══ TEXT SEGMENT

Splunk Search

Why is my REGEX and MV_ADD=true in transforms.conf not working as expected to extract fields from Windows event logs?

fairje
Communicator

I am trying to parse out the EMET (Enhanced Mitigation Experience Toolkit) logs (note when I get this whole thing working, I plan to share this far and wide so MS will stop trying to sell you on their crappy products to monitor these same logs). In any case, we currently have the GPO/Registry configurations being kicked to EventCode 50 and they look something similar to below:

01/12/2016 05:00:05 PM
LogName=Application
SourceName=EMET
EventCode=50
EventType=4
Type=Information
ComputerName=host001.com
TaskCategory=%1
OpCode=Info
RecordNumber=267548
Keywords=Classic
Message=EMET settings were refreshed successfully.

EMET configuration for Application mitigations (Registry) is:
<ConfigAppmitREG>
</ConfigAppmitREG>

EMET configuration for Application mitigations (GPO) is:
<ConfigAppmitGPO>
7z.exe *\7-Zip  DEP SEHOP NullPage HeapSpray MandatoryASLR BottomUpASLR LoadLib MemProt Caller SimExecFlow StackPivot
7zFM.exe *\7-Zip  DEP SEHOP NullPage HeapSpray MandatoryASLR BottomUpASLR LoadLib MemProt Caller SimExecFlow StackPivot
7zG.exe *\7-Zip  DEP SEHOP NullPage HeapSpray MandatoryASLR BottomUpASLR LoadLib MemProt Caller SimExecFlow StackPivot
Acrobat.exe *\Adobe\Acrobat*\Acrobat  DEP SEHOP NullPage HeapSpray EAF MandatoryASLR BottomUpASLR LoadLib Caller SimExecFlow StackPivot
AcroRd32.exe *\Adobe\Reader*\Reader  DEP SEHOP NullPage HeapSpray EAF MandatoryASLR BottomUpASLR LoadLib Caller SimExecFlow StackPivot
chrome.exe *\Google\Chrome\Application  DEP NullPage HeapSpray EAF MandatoryASLR BottomUpASLR LoadLib MemProt Caller SimExecFlow StackPivot
communicator.exe *\Microsoft Lync  DEP SEHOP NullPage HeapSpray EAF MandatoryASLR BottomUpASLR LoadLib MemProt Caller SimExecFlow StackPivot
EXCEL.EXE *\OFFICE1*  DEP SEHOP NullPage HeapSpray EAF MandatoryASLR BottomUpASLR LoadLib MemProt Caller SimExecFlow StackPivot
firefox.exe *\Mozilla Firefox  DEP SEHOP NullPage HeapSpray EAF MandatoryASLR BottomUpASLR LoadLib MemProt Caller SimExecFlow StackPivot
...snip more apps...

════
══ LISTED RECORDS

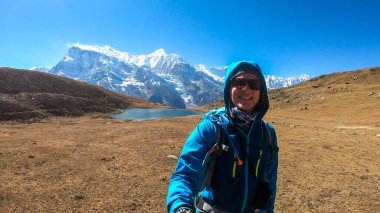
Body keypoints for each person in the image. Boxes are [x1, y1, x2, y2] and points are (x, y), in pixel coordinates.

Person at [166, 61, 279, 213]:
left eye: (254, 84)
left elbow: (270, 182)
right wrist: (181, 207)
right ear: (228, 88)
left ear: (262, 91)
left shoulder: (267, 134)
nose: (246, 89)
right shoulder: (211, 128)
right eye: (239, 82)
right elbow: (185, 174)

════
══ LISTED RECORDS

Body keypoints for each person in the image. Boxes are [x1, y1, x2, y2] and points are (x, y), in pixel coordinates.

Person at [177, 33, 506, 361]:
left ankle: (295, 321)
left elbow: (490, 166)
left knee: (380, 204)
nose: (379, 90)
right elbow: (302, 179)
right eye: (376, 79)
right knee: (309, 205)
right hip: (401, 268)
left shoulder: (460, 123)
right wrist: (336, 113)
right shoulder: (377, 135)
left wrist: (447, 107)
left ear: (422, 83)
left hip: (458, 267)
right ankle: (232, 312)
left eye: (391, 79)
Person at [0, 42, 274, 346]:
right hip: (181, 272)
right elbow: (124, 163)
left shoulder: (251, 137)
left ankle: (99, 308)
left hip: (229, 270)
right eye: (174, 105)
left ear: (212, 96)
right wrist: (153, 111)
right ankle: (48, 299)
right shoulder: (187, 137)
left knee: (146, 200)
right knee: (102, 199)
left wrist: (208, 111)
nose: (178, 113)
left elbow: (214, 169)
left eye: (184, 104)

════
══ LISTED RECORDS

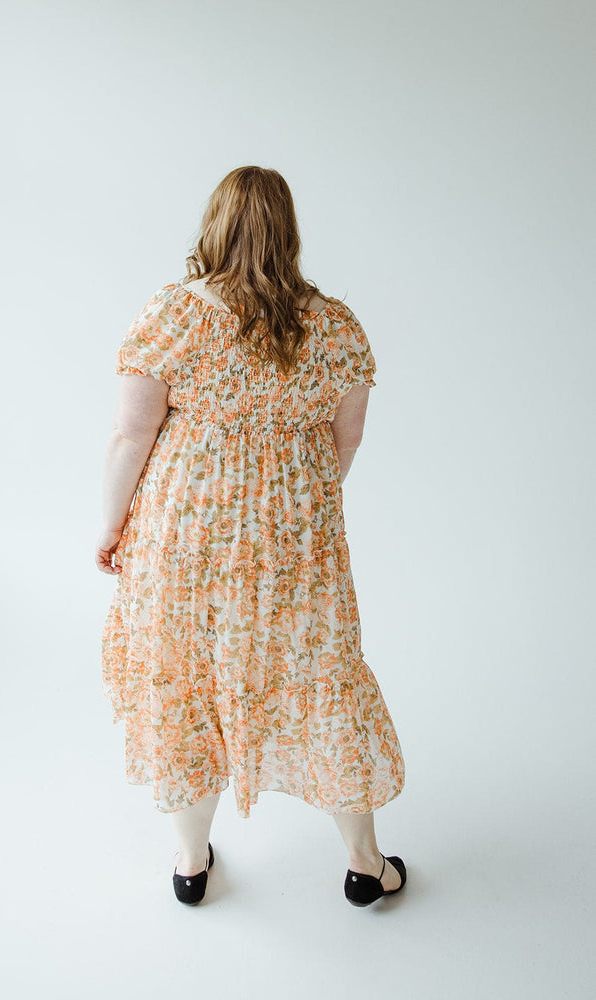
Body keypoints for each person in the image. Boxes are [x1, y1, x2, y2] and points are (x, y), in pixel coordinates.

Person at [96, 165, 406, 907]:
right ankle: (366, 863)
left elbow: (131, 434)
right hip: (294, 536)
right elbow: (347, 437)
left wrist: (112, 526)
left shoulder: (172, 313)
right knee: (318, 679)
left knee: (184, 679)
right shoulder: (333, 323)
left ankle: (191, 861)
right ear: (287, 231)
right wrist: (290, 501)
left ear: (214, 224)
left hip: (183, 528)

════

→ **TASK LIST**
a - Output the Splunk forum post word for word, from "I am trying" through "were refreshed successfully.", inclusive.
b - According to the Splunk forum post, what does EMET stand for?
c - Resume the Splunk forum post from the point where it stops.

→ **SOLVED TASKS**
a -
I am trying to parse out the EMET (Enhanced Mitigation Experience Toolkit) logs (note when I get this whole thing working, I plan to share this far and wide so MS will stop trying to sell you on their crappy products to monitor these same logs). In any case, we currently have the GPO/Registry configurations being kicked to EventCode 50 and they look something similar to below:

01/12/2016 05:00:05 PM
LogName=Application
SourceName=EMET
EventCode=50
EventType=4
Type=Information
ComputerName=host001.com
TaskCategory=%1
OpCode=Info
RecordNumber=267548
Keywords=Classic
Message=EMET settings were refreshed successfully.

b - Enhanced Mitigation Experience Toolkit

c -
</ConfigAppmitGPO>

There are a couple other events generated from EMET on Event 50, but this is the important one because it tells you how you are getting certain settings (registry keys or GPO) and it also tells you what your hosts are configured as (in case you have different configs in your environment for different reasons).

Now here is the nightmare. How to extract the REGEX statement on your transforms to parse all this information out. So to start with, I was toying around with the rex search command and got success pulling out all the application names as such:

| rex max_match=0 field=Message "(?m)^(?<App_Name>.*\.[exeEXE]{3})"

I am using the fact that the Message field is already pulled by Splunk having the Windows TA installed and it's general = extractions. Mostly that gives me everything after Message= in the logs. The regex above actually works to pull out (especially with max_match at 0 - unlimited) all the app names in a single event. When I tried to throw that in transforms.conf, it all falls apart and just doesn't work with no apparent reason why not.

[emet_event50_app_from_Message]
SOURCE_KEY = Message
REGEX = (?m)^(?<App_Name>.*\.[exeEXE]{3})
MV_ADD = true

Essentially the MV_ADD should make it pull all the matches, not just the first one. But instead, the results I get is a regrab of the entire message data e.g.:

EMET settings were refreshed successfully. EMET configuration for Application mitigations (Registry) is: <ConfigAppmitREG> </ConfigAppmitREG> EMET configuration for Application mitigations (GPO) is: <ConfigAppmitGPO> 7z.exe *\7-Zip DEP SEHOP NullPage HeapSpray MandatoryASLR BottomUpASLR LoadLib MemProt Caller SimExecFlow StackPivot 7zFM.exe *\7-Zip DEP SEHOP NullPage HeapSpray MandatoryASLR BottomUpASLR LoadLib MemProt Caller... and so on

I have never really tried working with a multiline event in Splunk from the transforms file before, so I am not sure what I am missing here. And reading other Splunk Answers seems to indicate that the above should be right, but it just isn't working.

Thanks for the assist!

0 Karma
1 Solution

fairje
Communicator

So I have worked around the issue with the following:

[emet_event50_app_from_Message]
SOURCE_KEY = Message
REGEX = \n(?<App_Name>.*\.[exeEXE]{3})\s\S
MV_ADD = true

Clearly you can see that the newline character is there, because this totally works for the logs, but it doesn't want to accept the (?m) option in the front so you can actually switch to using the the caret "^" character. This is frustrating because in other logs I have used the (?m) option.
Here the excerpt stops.